EL SANTO TRIDUO PASCUAL. Parte 1.

«Es preciso que observemos no sólo el día de la pasión, sino también el de la resurrección. En esto consiste el Triduo sacro, en el que Cristo padece, reposa en el sepulcro y resucita»
(SAN AMBROSIO, Ep. 23,12-13)

LLEGAMOS A LOS DÍAS MÁS IMPORTANTES DEL AÑO LITÚRGICO, LOS QUE NOS TRAEN EL RECUERDO DEL MISTERIO PASCUAL DE LA BIENAVENTURADA PASIÓN, MUERTE Y RESURRECCIÓN DE CRISTO.
Por este misterio, «con su muerte destruyó nuestra muerte y con su resurrección restauró nuestra vida» (pref pasc. I).
Estos días son considerados justamente como la culminación de todo el año dedicado a conmemorar y a actualizar la obra de la redención de los hombres y de la perfecta glorificación de Dios.
La preeminencia que el domingo tiene en la semana, la tiene el santo Triduo pascual en el año litúrgico (cf. NUALC 18).
 Al iniciar el estudio y la reflexión sobre la liturgia del Triduo pascual, recordamos  el puesto central que ocupa el misterio pascual en la celebración de los acontecimientos de la vida histórica de Jesús en el curso del año Litúrgico. Recordamos del paso de la antigua Pascua a la nueva, recogiendo algunos testimonios, los más remotos que poseemos, acerca de la celebración pascual de los primeros siglos de la era cristiana. Sin duda que los datos más interesantes son los que hacen referencia ala famosa controversia del Siglo II.

# # # # #

__INSTRUCCIÓN 1__
Según el texto sobre el Triduo pascual, ¿qué preeminencia se equipara a la que tiene el santo Triduo pascual en el año litúrgico?
El texto y las filas no guardan relación alguna entre sí.

__DATOS DEL EJERCICIO__
# # # # #

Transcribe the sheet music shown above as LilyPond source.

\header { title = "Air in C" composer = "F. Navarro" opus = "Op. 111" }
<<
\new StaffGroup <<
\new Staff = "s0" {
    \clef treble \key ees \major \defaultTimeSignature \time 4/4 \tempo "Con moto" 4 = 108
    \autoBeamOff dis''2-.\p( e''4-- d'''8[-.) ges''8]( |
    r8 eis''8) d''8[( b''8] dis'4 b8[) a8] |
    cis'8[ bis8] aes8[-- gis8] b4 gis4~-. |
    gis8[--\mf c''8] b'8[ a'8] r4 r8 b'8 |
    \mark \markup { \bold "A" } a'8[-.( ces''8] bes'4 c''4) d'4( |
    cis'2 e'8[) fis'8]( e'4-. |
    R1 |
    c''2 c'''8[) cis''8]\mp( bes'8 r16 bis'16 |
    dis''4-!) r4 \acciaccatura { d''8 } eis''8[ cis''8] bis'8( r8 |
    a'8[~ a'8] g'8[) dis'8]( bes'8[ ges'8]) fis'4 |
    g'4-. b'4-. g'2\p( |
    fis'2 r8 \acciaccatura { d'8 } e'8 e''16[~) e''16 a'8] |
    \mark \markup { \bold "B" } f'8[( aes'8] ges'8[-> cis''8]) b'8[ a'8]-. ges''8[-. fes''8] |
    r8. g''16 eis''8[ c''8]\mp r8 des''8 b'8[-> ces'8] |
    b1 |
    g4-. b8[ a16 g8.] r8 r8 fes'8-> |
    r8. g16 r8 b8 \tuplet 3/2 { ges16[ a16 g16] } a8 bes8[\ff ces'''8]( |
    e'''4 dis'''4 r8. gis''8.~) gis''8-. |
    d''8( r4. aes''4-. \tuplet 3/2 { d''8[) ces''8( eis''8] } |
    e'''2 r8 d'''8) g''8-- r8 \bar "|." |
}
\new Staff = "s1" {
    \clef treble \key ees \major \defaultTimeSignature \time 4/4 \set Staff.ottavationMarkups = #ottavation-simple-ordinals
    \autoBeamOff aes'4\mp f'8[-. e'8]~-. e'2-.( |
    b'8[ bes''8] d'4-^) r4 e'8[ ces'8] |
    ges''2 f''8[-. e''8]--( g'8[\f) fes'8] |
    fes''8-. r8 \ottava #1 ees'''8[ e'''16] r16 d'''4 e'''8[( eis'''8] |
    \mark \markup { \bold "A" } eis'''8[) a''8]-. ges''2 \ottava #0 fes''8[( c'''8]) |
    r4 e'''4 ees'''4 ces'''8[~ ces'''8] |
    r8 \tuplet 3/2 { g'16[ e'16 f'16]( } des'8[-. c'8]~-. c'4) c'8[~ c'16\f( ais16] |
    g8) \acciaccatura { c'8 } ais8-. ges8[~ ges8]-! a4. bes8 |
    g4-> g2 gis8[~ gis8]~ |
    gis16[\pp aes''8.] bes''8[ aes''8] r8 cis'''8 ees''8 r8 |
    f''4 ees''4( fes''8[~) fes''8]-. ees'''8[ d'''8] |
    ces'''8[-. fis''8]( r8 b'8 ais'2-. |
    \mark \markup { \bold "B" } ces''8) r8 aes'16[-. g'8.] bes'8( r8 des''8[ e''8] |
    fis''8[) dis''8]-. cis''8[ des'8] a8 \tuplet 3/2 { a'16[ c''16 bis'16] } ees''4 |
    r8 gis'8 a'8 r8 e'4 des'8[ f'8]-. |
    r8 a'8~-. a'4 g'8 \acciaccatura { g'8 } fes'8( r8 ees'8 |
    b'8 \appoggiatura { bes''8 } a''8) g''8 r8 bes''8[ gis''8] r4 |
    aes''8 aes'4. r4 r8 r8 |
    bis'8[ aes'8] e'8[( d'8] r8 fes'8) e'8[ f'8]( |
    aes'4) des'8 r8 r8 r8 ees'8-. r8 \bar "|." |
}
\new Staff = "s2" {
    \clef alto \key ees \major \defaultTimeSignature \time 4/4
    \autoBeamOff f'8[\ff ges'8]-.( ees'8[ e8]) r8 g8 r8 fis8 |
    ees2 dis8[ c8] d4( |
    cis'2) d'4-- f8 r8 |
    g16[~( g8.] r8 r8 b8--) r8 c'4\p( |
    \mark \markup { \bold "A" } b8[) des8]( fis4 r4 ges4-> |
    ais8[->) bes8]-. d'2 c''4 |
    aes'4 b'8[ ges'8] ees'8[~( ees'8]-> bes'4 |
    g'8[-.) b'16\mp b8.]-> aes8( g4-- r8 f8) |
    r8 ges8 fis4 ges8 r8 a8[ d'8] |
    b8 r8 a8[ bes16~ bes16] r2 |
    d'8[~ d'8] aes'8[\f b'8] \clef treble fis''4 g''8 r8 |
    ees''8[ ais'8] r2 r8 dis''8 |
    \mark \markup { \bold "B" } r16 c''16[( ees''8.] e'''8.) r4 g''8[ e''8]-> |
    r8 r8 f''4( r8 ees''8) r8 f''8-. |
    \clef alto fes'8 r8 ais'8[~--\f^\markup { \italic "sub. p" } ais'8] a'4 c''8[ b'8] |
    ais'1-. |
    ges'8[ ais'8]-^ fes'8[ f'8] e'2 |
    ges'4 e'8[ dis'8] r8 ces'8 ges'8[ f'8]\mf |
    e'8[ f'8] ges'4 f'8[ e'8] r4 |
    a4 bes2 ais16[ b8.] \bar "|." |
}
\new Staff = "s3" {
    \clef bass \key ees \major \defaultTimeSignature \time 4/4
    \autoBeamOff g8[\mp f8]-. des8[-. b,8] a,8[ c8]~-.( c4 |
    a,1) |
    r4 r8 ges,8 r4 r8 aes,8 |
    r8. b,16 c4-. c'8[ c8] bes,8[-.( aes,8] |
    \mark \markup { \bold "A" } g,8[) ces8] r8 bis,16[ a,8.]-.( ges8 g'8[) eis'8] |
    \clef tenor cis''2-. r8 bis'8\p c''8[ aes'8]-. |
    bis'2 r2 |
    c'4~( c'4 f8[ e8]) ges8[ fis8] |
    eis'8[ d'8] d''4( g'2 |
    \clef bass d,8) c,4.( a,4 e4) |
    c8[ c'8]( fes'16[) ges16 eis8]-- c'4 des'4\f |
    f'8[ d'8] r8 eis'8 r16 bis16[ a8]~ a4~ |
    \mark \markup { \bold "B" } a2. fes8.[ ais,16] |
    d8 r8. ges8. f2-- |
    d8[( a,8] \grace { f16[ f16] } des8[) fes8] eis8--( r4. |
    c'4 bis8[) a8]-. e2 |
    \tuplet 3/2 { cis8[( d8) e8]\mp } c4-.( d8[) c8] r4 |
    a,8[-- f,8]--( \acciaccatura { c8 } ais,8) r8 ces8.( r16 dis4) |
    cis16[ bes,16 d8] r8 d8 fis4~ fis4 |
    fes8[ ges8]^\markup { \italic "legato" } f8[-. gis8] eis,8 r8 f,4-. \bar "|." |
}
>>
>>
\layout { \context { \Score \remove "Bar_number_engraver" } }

# # # # #

__INSTRUCCIÓN 2__
Cuente cuántas líneas de las filas contienen la palabra "autoBeamOff" e indique únicamente el número.

__RESPUESTA CORRECTA 1__
La que tiene el domingo en la semana.

__RESPUESTA CORRECTA 2__
4